-- 作業指示 --
**A)** 二次電池用塗工塗料の抜粋のうち、「これにより、同じ混合槽で、分」から始まり「動の小さい二次電池用塗工塗料が得られる。」で終わる部分を一字一句そのまま書き写してください。
**B)** 次の(i)～(iii)の記述が二次電池用塗工塗料の抜粋と一致するかを、それぞれ「はい」または「いいえ」で答えてください。各判定には、根拠となる抜粋中の語句をそのまま引用して添えてください。
(i) 第2の発明では、凝集物および沈降物の除去と、混合物を攪拌して保管するステップを、混合物を分散混合した混合槽で行う。
(ii) 第3の発明では、凝集物および沈降物の除去を、混合物を分散混合した混合槽で行う。
(iii) 第4の発明で無機酸化物フィラーとして挙げられるものには、ジルコニアが含まれる。

-- 提供抜粋 --

>>

これにより、分散混合後に静置保管して、保管中に生じる無機酸化物フィラーの凝集物や粗粉を予め沈降させて除去し、その後の攪拌しながら保管することにより経時的に無機酸化物フィラーの凝集が生じにくい二次電池用塗工塗料が得られる。そして、それを用いて、塗工工程で塗工スジ不良などが発生しない均一で膜厚の薄い絶縁性の多孔質保護層などを形成できる。また、得られる塗工塗料は、無機酸化物フィラーの凝集物や沈降物が予め除去されているので、長期間の保管に対しても経時的に組成の変動が小さいので、膜多孔度などが安定した均質な多孔質保護層を形成できる。なお、以下では、凝集した無機酸化物フィラーを凝集物、沈降した無機酸化物フィラーを沈降物と記載する場合がある。
本発明の第2の発明は、第1の発明において、無機酸化物フィラーの凝集物および沈降物を除去するステップおよび混合物を攪拌して保管するステップを、混合物を分散混合した混合槽で行う二次電池用塗工塗料の製造方法である。
これにより、同じ混合槽で、分散混合、除去および保管ができるため、簡単な構成で無機酸化物フィラーが均一に分散し保持された二次電池用塗工塗料を作製できる。
本発明の第3の発明は、第1の発明において、無機酸化物フィラーの凝集物および沈降物を除去するステップを、混合物を投入する沈降槽で行う二次電池用塗工塗料の製造方法である。
これにより、無機酸化物フィラーの凝集部や沈降物を沈降槽で除去できるため、分散混合と除去とを別々の処理を可能とし、無機酸化物フィラーの凝集物や沈降物の除去を効率よく行うことができる。
本発明の第4の発明は、第1の発明において、無機酸化物フィラーとして、アルミナ、マグネシア、シリカ、ジルコニアおよびチタニアの内の少なくとも1種を含む無機酸化物またはそれらの複合酸化物を用いた二次電池用塗工塗料の製造方法である。
これにより、無機酸化物フィラーとして凝集しやすい無機酸化物またはそれらの複合酸化物を用いても、無機酸化物フィラーが凝集せず、組成変動の小さい二次電池用塗工塗料が得られる。

<<

-- データ行 --
>>

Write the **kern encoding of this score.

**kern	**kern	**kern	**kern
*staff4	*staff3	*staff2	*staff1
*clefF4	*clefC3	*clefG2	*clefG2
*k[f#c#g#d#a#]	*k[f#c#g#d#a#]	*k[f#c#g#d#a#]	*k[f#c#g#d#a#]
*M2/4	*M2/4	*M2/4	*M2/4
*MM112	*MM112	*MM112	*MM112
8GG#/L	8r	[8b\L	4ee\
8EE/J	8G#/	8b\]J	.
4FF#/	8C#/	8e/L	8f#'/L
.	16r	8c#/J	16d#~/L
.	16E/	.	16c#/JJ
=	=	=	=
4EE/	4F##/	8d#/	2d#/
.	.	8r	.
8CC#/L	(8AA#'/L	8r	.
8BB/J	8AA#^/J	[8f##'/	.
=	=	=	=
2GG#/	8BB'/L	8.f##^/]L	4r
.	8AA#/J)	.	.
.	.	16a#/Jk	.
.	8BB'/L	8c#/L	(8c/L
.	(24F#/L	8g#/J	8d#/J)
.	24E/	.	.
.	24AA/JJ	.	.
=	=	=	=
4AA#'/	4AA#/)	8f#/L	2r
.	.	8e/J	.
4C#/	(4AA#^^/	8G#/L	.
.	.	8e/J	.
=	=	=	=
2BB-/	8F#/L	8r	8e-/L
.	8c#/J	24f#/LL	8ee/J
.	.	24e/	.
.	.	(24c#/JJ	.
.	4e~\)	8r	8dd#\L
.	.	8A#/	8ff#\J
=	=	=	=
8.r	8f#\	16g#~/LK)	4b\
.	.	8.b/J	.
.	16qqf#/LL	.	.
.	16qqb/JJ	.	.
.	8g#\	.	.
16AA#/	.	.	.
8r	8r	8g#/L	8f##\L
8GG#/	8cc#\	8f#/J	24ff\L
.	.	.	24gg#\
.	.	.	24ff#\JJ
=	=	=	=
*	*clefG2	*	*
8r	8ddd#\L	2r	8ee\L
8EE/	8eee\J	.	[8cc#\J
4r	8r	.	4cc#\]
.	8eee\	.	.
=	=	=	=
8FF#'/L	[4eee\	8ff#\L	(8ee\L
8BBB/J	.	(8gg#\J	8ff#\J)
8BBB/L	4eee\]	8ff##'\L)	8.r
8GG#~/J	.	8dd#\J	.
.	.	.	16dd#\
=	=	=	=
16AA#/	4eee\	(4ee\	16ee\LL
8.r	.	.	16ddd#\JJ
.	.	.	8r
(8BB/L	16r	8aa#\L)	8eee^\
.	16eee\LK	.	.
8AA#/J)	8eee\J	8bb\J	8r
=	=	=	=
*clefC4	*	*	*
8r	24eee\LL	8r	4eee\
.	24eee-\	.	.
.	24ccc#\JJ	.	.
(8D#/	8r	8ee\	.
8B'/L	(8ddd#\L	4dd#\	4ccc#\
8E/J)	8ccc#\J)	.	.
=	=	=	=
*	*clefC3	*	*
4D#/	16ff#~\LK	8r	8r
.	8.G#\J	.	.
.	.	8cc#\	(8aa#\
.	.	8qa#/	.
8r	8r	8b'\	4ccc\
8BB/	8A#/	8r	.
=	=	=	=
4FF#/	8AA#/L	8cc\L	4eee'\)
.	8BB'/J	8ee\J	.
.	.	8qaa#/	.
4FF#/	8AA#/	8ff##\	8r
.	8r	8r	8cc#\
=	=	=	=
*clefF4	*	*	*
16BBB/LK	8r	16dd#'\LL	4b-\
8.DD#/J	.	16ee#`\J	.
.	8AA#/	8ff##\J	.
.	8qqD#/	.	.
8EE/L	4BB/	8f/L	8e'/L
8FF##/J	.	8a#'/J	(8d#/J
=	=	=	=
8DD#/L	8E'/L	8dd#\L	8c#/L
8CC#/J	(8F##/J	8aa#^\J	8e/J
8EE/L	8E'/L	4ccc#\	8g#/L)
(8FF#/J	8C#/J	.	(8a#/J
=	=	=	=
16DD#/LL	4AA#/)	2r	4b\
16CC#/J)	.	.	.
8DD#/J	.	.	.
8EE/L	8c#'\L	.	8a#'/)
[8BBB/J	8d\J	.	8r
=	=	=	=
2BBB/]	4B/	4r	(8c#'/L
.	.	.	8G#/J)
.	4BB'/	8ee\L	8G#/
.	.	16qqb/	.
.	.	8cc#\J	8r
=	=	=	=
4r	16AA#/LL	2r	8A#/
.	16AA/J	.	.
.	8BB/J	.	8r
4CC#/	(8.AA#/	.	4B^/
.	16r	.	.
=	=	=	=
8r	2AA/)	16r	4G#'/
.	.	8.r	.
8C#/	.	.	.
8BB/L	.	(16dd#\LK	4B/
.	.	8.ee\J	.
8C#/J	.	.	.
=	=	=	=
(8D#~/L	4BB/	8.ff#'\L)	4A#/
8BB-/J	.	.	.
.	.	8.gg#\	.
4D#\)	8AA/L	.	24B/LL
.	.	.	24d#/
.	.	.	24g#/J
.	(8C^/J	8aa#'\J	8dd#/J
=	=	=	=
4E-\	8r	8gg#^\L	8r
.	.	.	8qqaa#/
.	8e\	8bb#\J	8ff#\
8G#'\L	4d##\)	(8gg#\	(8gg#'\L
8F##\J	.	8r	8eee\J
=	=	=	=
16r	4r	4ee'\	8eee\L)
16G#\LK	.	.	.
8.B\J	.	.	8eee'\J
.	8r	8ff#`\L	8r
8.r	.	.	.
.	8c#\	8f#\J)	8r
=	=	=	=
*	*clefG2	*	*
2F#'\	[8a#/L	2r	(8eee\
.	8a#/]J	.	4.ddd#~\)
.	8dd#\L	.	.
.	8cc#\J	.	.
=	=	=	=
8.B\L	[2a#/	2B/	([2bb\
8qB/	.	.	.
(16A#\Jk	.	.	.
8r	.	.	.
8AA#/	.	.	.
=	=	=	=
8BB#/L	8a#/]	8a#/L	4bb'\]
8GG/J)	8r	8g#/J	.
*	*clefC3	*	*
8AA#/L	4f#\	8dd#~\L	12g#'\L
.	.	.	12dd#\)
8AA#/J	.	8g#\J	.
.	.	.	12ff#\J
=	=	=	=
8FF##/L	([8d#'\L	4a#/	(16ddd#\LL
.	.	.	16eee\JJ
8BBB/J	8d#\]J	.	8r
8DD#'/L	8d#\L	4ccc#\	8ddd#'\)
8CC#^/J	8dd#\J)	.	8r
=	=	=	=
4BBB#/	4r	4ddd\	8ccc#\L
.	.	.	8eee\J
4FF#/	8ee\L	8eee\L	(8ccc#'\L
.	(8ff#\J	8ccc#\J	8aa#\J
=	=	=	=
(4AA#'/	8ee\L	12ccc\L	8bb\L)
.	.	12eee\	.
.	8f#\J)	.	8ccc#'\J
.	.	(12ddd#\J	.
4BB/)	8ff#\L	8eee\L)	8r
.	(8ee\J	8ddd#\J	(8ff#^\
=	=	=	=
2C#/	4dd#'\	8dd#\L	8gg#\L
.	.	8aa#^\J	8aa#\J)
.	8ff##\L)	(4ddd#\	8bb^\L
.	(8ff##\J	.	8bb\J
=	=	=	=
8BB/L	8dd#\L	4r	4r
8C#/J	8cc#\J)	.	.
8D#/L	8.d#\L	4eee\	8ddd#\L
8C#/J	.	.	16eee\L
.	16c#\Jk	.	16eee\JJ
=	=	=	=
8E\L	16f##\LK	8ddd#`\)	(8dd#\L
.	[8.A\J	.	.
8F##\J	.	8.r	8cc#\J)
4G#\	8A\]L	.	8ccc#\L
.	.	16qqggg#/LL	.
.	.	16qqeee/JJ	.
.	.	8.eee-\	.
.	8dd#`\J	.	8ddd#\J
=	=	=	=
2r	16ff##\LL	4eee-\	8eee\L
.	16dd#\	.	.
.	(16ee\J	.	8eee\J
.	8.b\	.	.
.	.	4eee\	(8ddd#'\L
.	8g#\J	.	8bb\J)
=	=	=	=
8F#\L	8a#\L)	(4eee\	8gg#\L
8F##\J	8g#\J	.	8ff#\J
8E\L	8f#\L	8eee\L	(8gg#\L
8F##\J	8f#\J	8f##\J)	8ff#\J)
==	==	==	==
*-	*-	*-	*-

<<

-- 解答 --
**A)**
これにより、同じ混合槽で、分散混合、除去および保管ができるため、簡単な構成で無機酸化物フィラーが均一に分散し保持された二次電池用塗工塗料を作製できる。
本発明の第3の発明は、第1の発明において、無機酸化物フィラーの凝集物および沈降物を除去するステップを、混合物を投入する沈降槽で行う二次電池用塗工塗料の製造方法である。
これにより、無機酸化物フィラーの凝集部や沈降物を沈降槽で除去できるため、分散混合と除去とを別々の処理を可能とし、無機酸化物フィラーの凝集物や沈降物の除去を効率よく行うことができる。
本発明の第4の発明は、第1の発明において、無機酸化物フィラーとして、アルミナ、マグネシア、シリカ、ジルコニアおよびチタニアの内の少なくとも1種を含む無機酸化物またはそれらの複合酸化物を用いた二次電池用塗工塗料の製造方法である。
これにより、無機酸化物フィラーとして凝集しやすい無機酸化物またはそれらの複合酸化物を用いても、無機酸化物フィラーが凝集せず、組成変動の小さい二次電池用塗工塗料が得られる。

**B)**
(i) はい：「無機酸化物フィラーの凝集物および沈降物を除去するステップおよび混合物を攪拌して保管するステップを、混合物を分散混合した混合槽で行う」
(ii) いいえ：「無機酸化物フィラーの凝集物および沈降物を除去するステップを、混合物を投入する沈降槽で行う」
(iii) はい：「アルミナ、マグネシア、シリカ、ジルコニアおよびチタニアの内の少なくとも1種を含む無機酸化物」